At Mount Sinai, they’ve seen an increase in these types of referrals which McMahon said shows that people are heading this advice.

“Our referrals have definitely increased in the last couple of years, but many are quite young, and they’re not in a place where they know whether they want biological children,” she said. “They’re not sure whether they want to go through this.”

Egg retrieval can be quite invasive; it involves vaginal ultrasounds, taking hormones so the ovaries produce multiple eggs, and retrieval involves inserting a needle into the vagina to collect the eggs from each ovary, all of which McMahon says can be a triggering experience.

“Some of them have never had anything internally in their life and the prospect of having ultrasounds and a procedure is quite scary for them,” she said. “And some trans women aren’t able to masturbate a sample.”

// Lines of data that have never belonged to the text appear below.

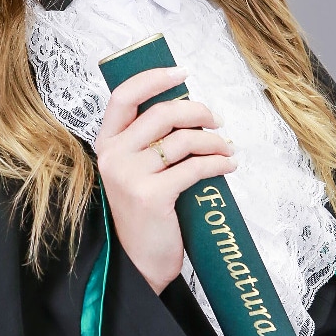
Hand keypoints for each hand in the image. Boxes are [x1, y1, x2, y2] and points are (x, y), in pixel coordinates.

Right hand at [94, 66, 236, 293]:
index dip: (153, 78)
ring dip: (214, 141)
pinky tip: (228, 165)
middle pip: (162, 113)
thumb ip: (148, 139)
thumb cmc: (144, 210)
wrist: (139, 262)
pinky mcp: (151, 196)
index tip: (181, 73)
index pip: (123, 96)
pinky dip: (218, 163)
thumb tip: (188, 107)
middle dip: (198, 112)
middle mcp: (112, 155)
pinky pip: (194, 167)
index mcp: (106, 142)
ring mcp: (129, 176)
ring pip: (183, 140)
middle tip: (217, 121)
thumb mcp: (135, 168)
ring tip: (226, 148)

While changing the language is just a part of changing the narrative of who accesses fertility, pregnancy and birthing services, it is an important step.

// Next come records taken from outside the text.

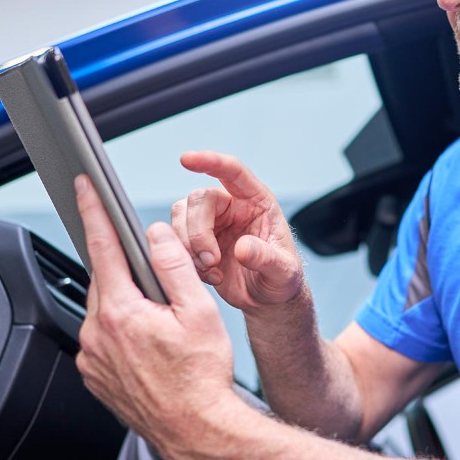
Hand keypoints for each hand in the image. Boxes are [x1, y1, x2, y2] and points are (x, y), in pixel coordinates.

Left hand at [73, 174, 241, 450]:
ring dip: (125, 305)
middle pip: (104, 280)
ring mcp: (92, 359)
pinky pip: (101, 340)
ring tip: (162, 327)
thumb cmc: (203, 378)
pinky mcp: (95, 377)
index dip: (93, 211)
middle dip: (127, 271)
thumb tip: (155, 235)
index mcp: (120, 312)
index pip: (102, 247)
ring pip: (102, 310)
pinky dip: (120, 332)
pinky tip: (150, 347)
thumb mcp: (199, 311)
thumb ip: (174, 265)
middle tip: (160, 288)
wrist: (198, 432)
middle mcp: (96, 335)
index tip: (83, 186)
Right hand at [171, 151, 305, 312]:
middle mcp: (232, 206)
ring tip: (211, 269)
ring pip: (181, 215)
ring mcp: (212, 222)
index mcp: (257, 202)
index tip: (187, 159)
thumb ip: (266, 258)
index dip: (210, 161)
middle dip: (198, 231)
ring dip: (188, 245)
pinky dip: (185, 258)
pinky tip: (209, 275)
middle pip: (198, 199)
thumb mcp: (283, 272)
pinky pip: (176, 239)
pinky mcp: (197, 241)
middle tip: (210, 261)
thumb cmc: (281, 278)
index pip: (233, 172)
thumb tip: (243, 248)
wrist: (267, 300)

“I think that using inclusive terminology doesn’t take away from the experiences of people who are female-identified, I think it allows for everyone to feel more included and more reflected in the care that can be provided to them,” said Frecker.

“The UN has a system wide strategy on gender parity and they say that given the role of language in shaping cultural and social attitudes, using gender-inclusive language is a powerful way to promote gender equality,” McMahon said.

She emphasized what Dr. Muna Abdi once tweeted: “It is not Inclusion if you are inviting people into a space you are unwilling to change.” (https://twitter.com/muna_abdi_phd/status/1406236697306804224?lang=en)

“It doesn’t mean we can’t also talk about women’s experiences, it doesn’t require the negation of femaleness,” she added. “It just means we accept that women’s rights need not be one at the expense of other people, and when we are inclusive we’re including all those people we’re not erasing anyone.”

There is a belief among some women, particularly among trans exclusionary radical feminists, that using gender-inclusive language, such as pregnant people instead of pregnant women or pregnancy care instead of maternity care, erases women, but McMahon says that’s not the case.

For Penner, this sort of exclusionary attitude is more difficult than some of the other hurdles, and emphasizes the need to go beyond just using inclusive language.

“That can be a lot harder to combat when it’s not just omission, but a real refusal to be inclusive in the space, to even consider the possibility,” she said.

For Kress, it’s frustrating when people believe this line of thinking, because it doesn’t stop anyone from identifying, or being, a mother.

“That makes me angry and it’s like, why are you including yourself in something that doesn’t apply to you? If you like the word mother, great, I love that for you, but maybe I want to just be the parent. What’s so bad about that?”